>>>>>
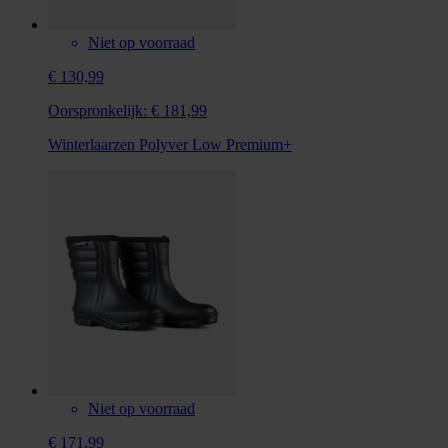
Niet op voorraad
€ 130,99
Oorspronkelijk:
€ 181,99
Winterlaarzen Polyver Low Premium+
Niet op voorraad
€ 171,99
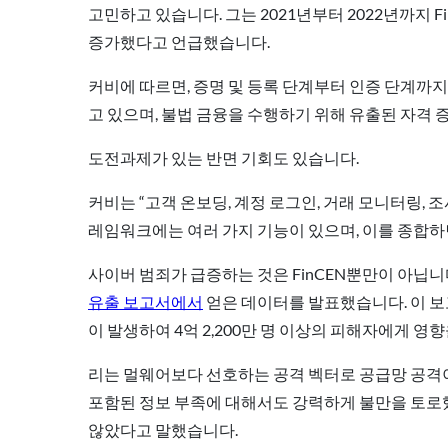
고민하고 있습니다. 그는 2021년부터 2022년까지 F
증가했다고 언급했습니다.
커비에 따르면, 증명 및 등록 단계부터 인증 단계까지
고 있으며, 불법 금융을 수행하기 위해 유출된 자격 
도전과제가 있는 반면 기회도 있습니다.
커비는 “고객 온보딩, 계정 로그인, 거래 모니터링, 
레임워크에는 여러 가지 기능이 있으며, 이를 종합하
사이버 범죄가 급증하는 것은 FinCEN뿐만이 아닙니다
유출 보고서에서
얻은 데이터를 발표했습니다. 이 보고
이 발생하여 4억 2,200만 명 이상의 피해자에게 영
리는 멀웨어보다 선호하는 공격 벡터로 공급망 공격이
포함된 정보 부족에 대해서도 강력하게 불만을 토로했
않았다고 말했습니다.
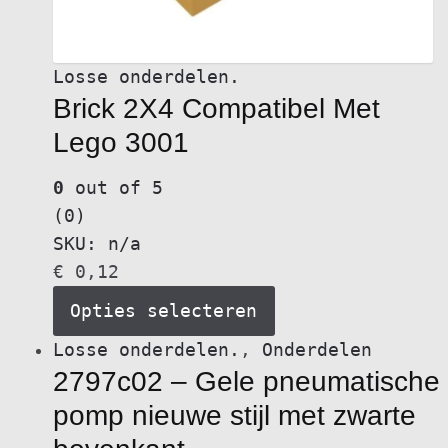
Losse onderdelen.
Brick 2X4 Compatibel Met
Lego 3001
0
out of 5
(0)
SKU: n/a
€
0,12
Opties selecteren
Dit
Losse onderdelen.
,
Onderdelen
2797c02 – Gele pneumatische
product
heeft
pomp nieuwe stijl met zwarte
meerdere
<<<<<
Work instruction »
Give a verbatim transcription of the entries, leaving out the pictures.

Written reply »
Niet op voorraad
€ 130,99
Oorspronkelijk:
€ 181,99
Winterlaarzen Polyver Low Premium+
Niet op voorraad
€ 171,99
고민하고 있습니다. 그는 2021년부터 2022년까지 F
증가했다고 언급했습니다.
커비에 따르면, 증명 및 등록 단계부터 인증 단계까지
고 있으며, 불법 금융을 수행하기 위해 유출된 자격 
도전과제가 있는 반면 기회도 있습니다.
커비는 “고객 온보딩, 계정 로그인, 거래 모니터링, 
레임워크에는 여러 가지 기능이 있으며, 이를 종합하
사이버 범죄가 급증하는 것은 FinCEN뿐만이 아닙니다
유출 보고서에서
얻은 데이터를 발표했습니다. 이 보고
이 발생하여 4억 2,200만 명 이상의 피해자에게 영
리는 멀웨어보다 선호하는 공격 벡터로 공급망 공격이
포함된 정보 부족에 대해서도 강력하게 불만을 토로했
않았다고 말했습니다.
Losse onderdelen.
Brick 2X4 Compatibel Met
Lego 3001
0
out of 5
(0)
SKU: n/a
€
0,12
Opties selecteren
Dit
Losse onderdelen.
,
Onderdelen
2797c02 – Gele pneumatische
product
heeft
pomp nieuwe stijl met zwarte
meerdere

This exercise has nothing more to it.